ニュースペーパー

2020年09月01日

組合活動禁止の保釈条件をいますぐ取り消せ

全日本建設運輸連隊労働組合 小谷野 毅 書記長

「関西生コン事件」で逮捕、長期勾留されていた武建一さん(全日建関西地区生コン支部委員長)が5月29日、湯川裕司さん(同副委員長)が6月1日に保釈された。2人の保釈のためにご協力・ご支援いただいた平和フォーラム関係者のみなさまのご尽力に、紙面を借りて改めて心から御礼申し上げたい。

2人が最初に逮捕されたのは2018年8月28日。それから1年あまりのうちに、武委員長は計6回、湯川副委員長は計8回もくりかえし逮捕され、有罪とされたわけでもないのに2年近くも勾留されていた。絵に描いたような「人質司法」である。

これでのべ81人に及んだ逮捕者の全員が保釈されたことになる。しかし、保釈で権力弾圧が終息した訳ではない。わかりやすく言えば、2018年7月に最初の逮捕者が出てから武、湯川の保釈までが第1ラウンド。息つく間もなく第2ラウンドがはじまっているのが現状なのだ。

当たり前の組合活動すらさせない裁判所

なぜか。保釈されたとはいえ、2人が以前とおなじように自由に組合活動ができるようになったわけではないからだ。関西地区生コン支部のみならず、これまで労働組合運動でおきた弾圧事件では、保釈されたのちに勾留されていた仲間を囲んで組合事務所で慰労会を開き、明日からまたがんばっていこうと気勢をあげたものだ。しかし、今回はそれができない。裁判所が付けた保釈許可条件には、①組合事務所に立ち入ってならない、②組合員同士の面会、電話、メールなど一切の接触を禁止するなどの指定条件がふくまれているからだ。要するに「組合活動禁止」が保釈許可条件とされているのである。

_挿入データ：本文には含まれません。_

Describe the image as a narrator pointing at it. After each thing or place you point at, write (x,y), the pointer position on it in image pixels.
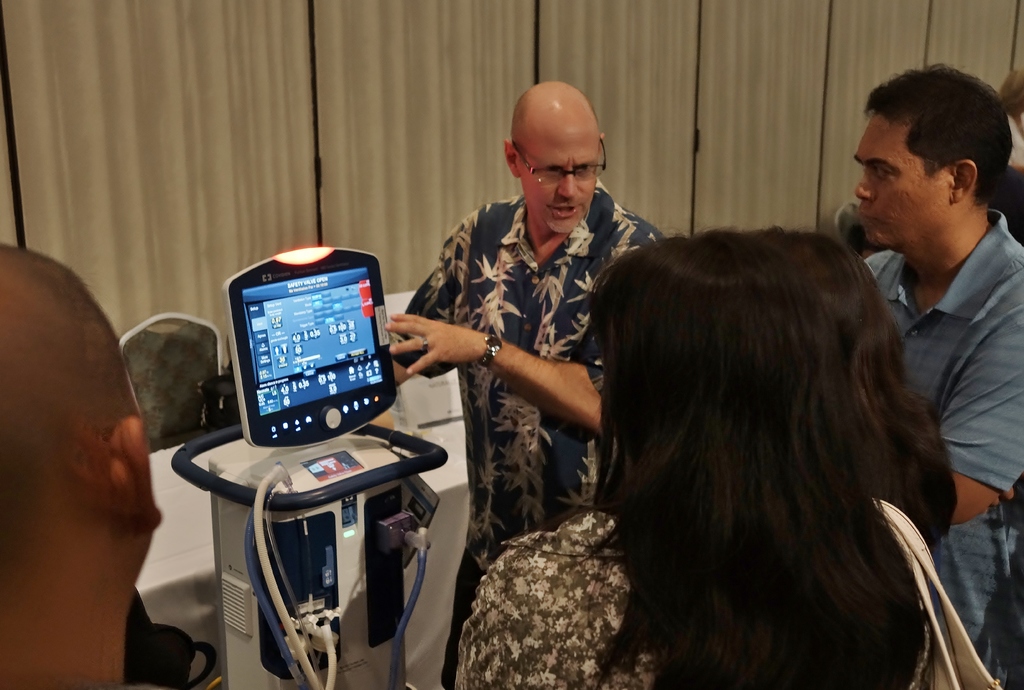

この異様な条件を付けられているのは今回保釈された武、湯川の2人だけではない。これまで保釈された10人以上の支部執行委員や組合員がおなじような条件をつけられている。委員長をはじめ多数の組合役員が組合事務所に立ち入れず、相互に会えないし連絡をとってもいけない。執行委員会や中央委員会などの機関会議に出席することもできない。そんな通常の組織運営すらままならない事態、たとえていえば関西地区生コン支部は「戒厳令下」に置かれているといっても過言ではない。

このような団結権と人権を侵害する条件が憲法違反であることは明白だが、それは同時に、ILO(国際労働機関)の結社の自由委員会が下した次のような先例法理にもあきらかに反するものである。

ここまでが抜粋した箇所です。